Ser muy delgada me generó inseguridades desde temprana edad. Recuerdo que cuando entré a una escuela de puras mujeres, ellas asumieron que yo tenía un algún trastorno alimenticio.
Claro, ahora resulta que ser flaca es sinónimo de anorexia.
En una de esas ocasiones no aguanté el acoso, huí al baño para encontrar un lugar donde pudiera llorar tranquilamente mientras escuchaba los gritos de las niñas de mi clase diciendo ¿Ya vas a ir al baño a vomitar?.
Ese constante acoso provocó que dejara de verme en el espejo, cada vez más estaba preocupada por mi imagen, por cada hueso que se marcara en mi cuerpo, por tratar de engordar comiendo dobles raciones de comida o comprándome ropa que tratara de disimular lo evidente, que estaba flaca.
Mi rutina habitual era obsesiva.
Verme al espejo saliendo de bañarme para ver si había bajado más de peso o si por alguna extraña razón había subido aunque fuera un kilo.

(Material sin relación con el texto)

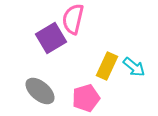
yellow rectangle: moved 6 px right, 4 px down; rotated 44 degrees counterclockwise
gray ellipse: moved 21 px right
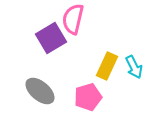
cyan arrow: rotated 25 degrees clockwise
pink pentagon: moved 2 px right, 1 px up
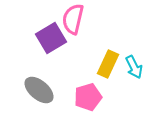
yellow rectangle: moved 1 px right, 2 px up
gray ellipse: moved 1 px left, 1 px up
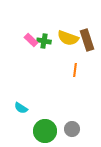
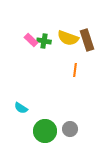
gray circle: moved 2 px left
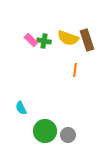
cyan semicircle: rotated 32 degrees clockwise
gray circle: moved 2 px left, 6 px down
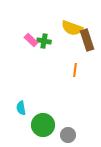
yellow semicircle: moved 4 px right, 10 px up
cyan semicircle: rotated 16 degrees clockwise
green circle: moved 2 px left, 6 px up
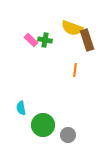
green cross: moved 1 px right, 1 px up
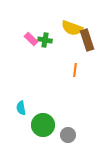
pink rectangle: moved 1 px up
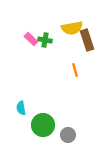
yellow semicircle: rotated 30 degrees counterclockwise
orange line: rotated 24 degrees counterclockwise
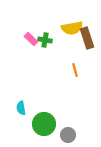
brown rectangle: moved 2 px up
green circle: moved 1 px right, 1 px up
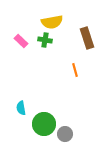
yellow semicircle: moved 20 px left, 6 px up
pink rectangle: moved 10 px left, 2 px down
gray circle: moved 3 px left, 1 px up
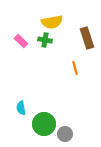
orange line: moved 2 px up
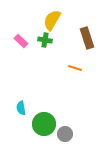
yellow semicircle: moved 2 px up; rotated 130 degrees clockwise
orange line: rotated 56 degrees counterclockwise
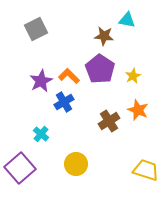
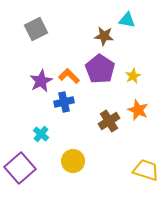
blue cross: rotated 18 degrees clockwise
yellow circle: moved 3 px left, 3 px up
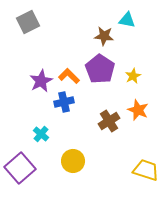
gray square: moved 8 px left, 7 px up
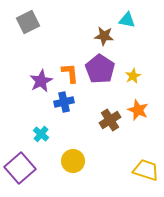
orange L-shape: moved 1 px right, 3 px up; rotated 40 degrees clockwise
brown cross: moved 1 px right, 1 px up
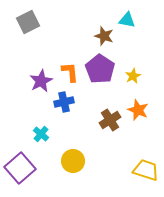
brown star: rotated 12 degrees clockwise
orange L-shape: moved 1 px up
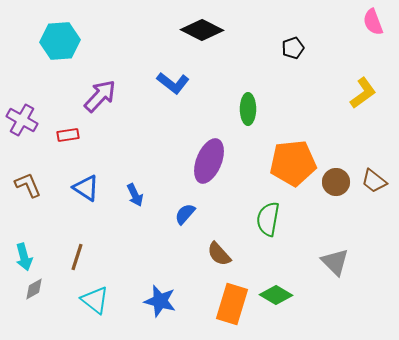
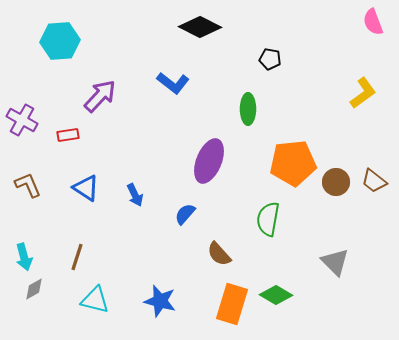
black diamond: moved 2 px left, 3 px up
black pentagon: moved 23 px left, 11 px down; rotated 30 degrees clockwise
cyan triangle: rotated 24 degrees counterclockwise
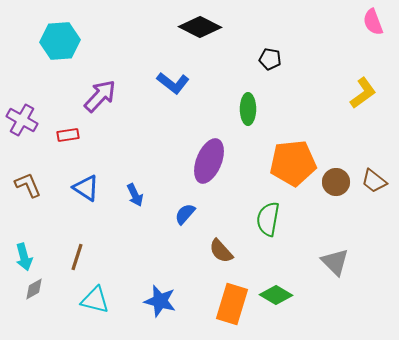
brown semicircle: moved 2 px right, 3 px up
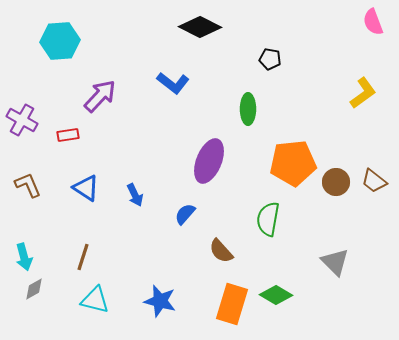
brown line: moved 6 px right
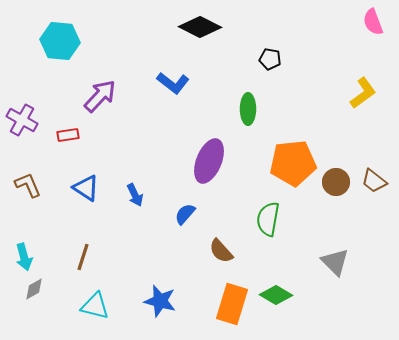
cyan hexagon: rotated 9 degrees clockwise
cyan triangle: moved 6 px down
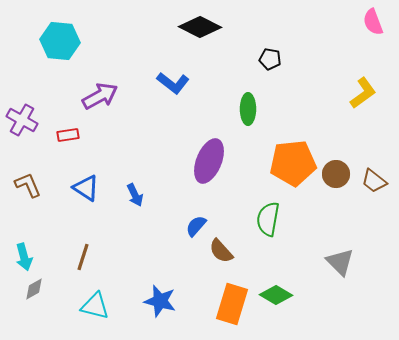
purple arrow: rotated 18 degrees clockwise
brown circle: moved 8 px up
blue semicircle: moved 11 px right, 12 px down
gray triangle: moved 5 px right
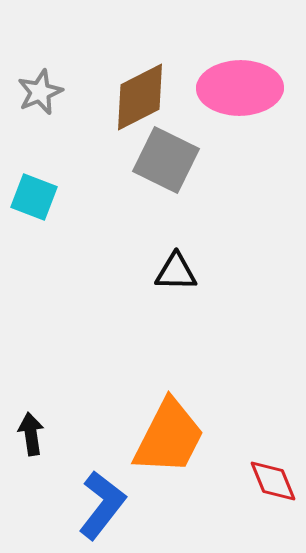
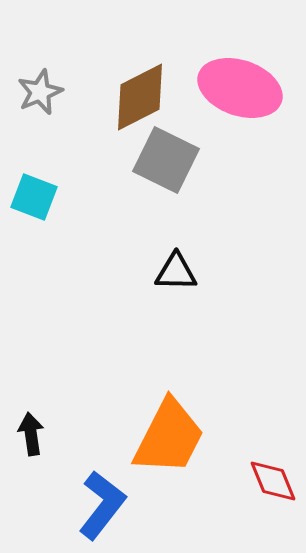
pink ellipse: rotated 20 degrees clockwise
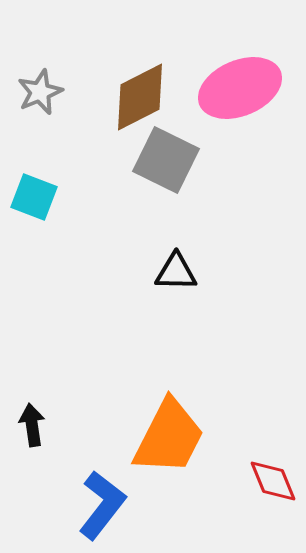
pink ellipse: rotated 42 degrees counterclockwise
black arrow: moved 1 px right, 9 px up
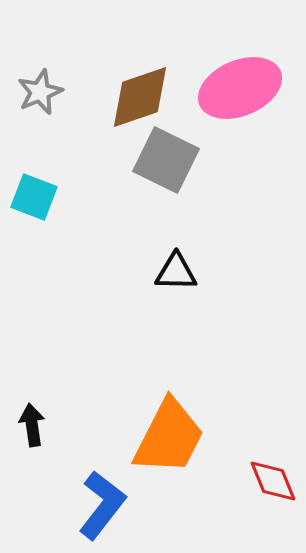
brown diamond: rotated 8 degrees clockwise
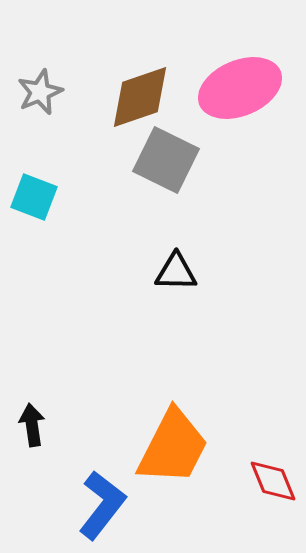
orange trapezoid: moved 4 px right, 10 px down
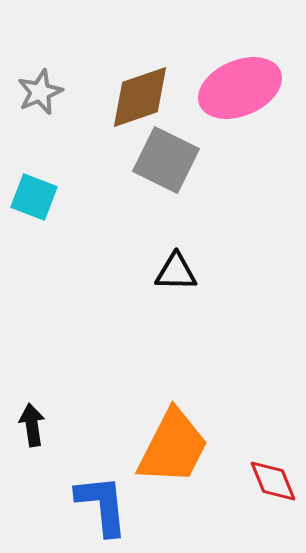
blue L-shape: rotated 44 degrees counterclockwise
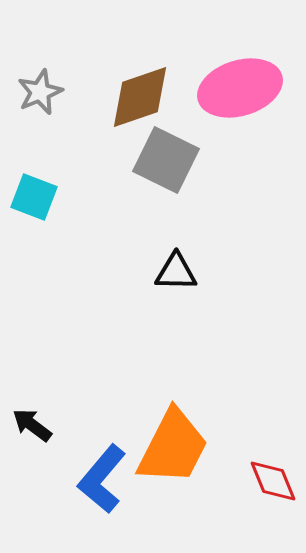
pink ellipse: rotated 6 degrees clockwise
black arrow: rotated 45 degrees counterclockwise
blue L-shape: moved 26 px up; rotated 134 degrees counterclockwise
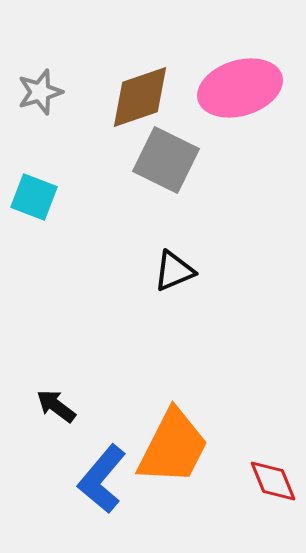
gray star: rotated 6 degrees clockwise
black triangle: moved 2 px left, 1 px up; rotated 24 degrees counterclockwise
black arrow: moved 24 px right, 19 px up
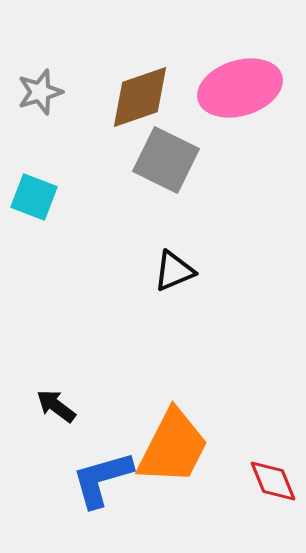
blue L-shape: rotated 34 degrees clockwise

La obsesión seguía por preguntar cada semana a personas cercanas a mí si veían que había subido de peso, atascarme de comida para después subirme a la balanza y ver si de un día a otro lograba subir de peso, aunque fueran 500 gramos, pero nada cambiaba.
Empecé a aislarme de mi familia, amigos y de mi pareja, me deprimía verme al espejo, salir de mi casa, ver a personas que podían lucir su ropa de una manera muy diferente a la mía, me preocupaba que la gente me viera y pensara que por ser flaca tenía algún tipo de enfermedad. Todas querían ser flacas, menos yo.
Fue un proceso difícil y largo en el que lloraba y me frustraba constantemente,
No entendía cómo mi mente jugaba conmigo de esa manera, básicamente haciéndome creer que estaba cadavérica, cuando la realidad es que no era así.
Empecé a aceptarme y perdonarme, deje de preocuparme por la ropa, por mis huesos, deje de estar midiéndome o pesándome en la balanza constantemente.
Descubrí que yo era una persona en todo mi esplendor, yo era y soy esa mujer.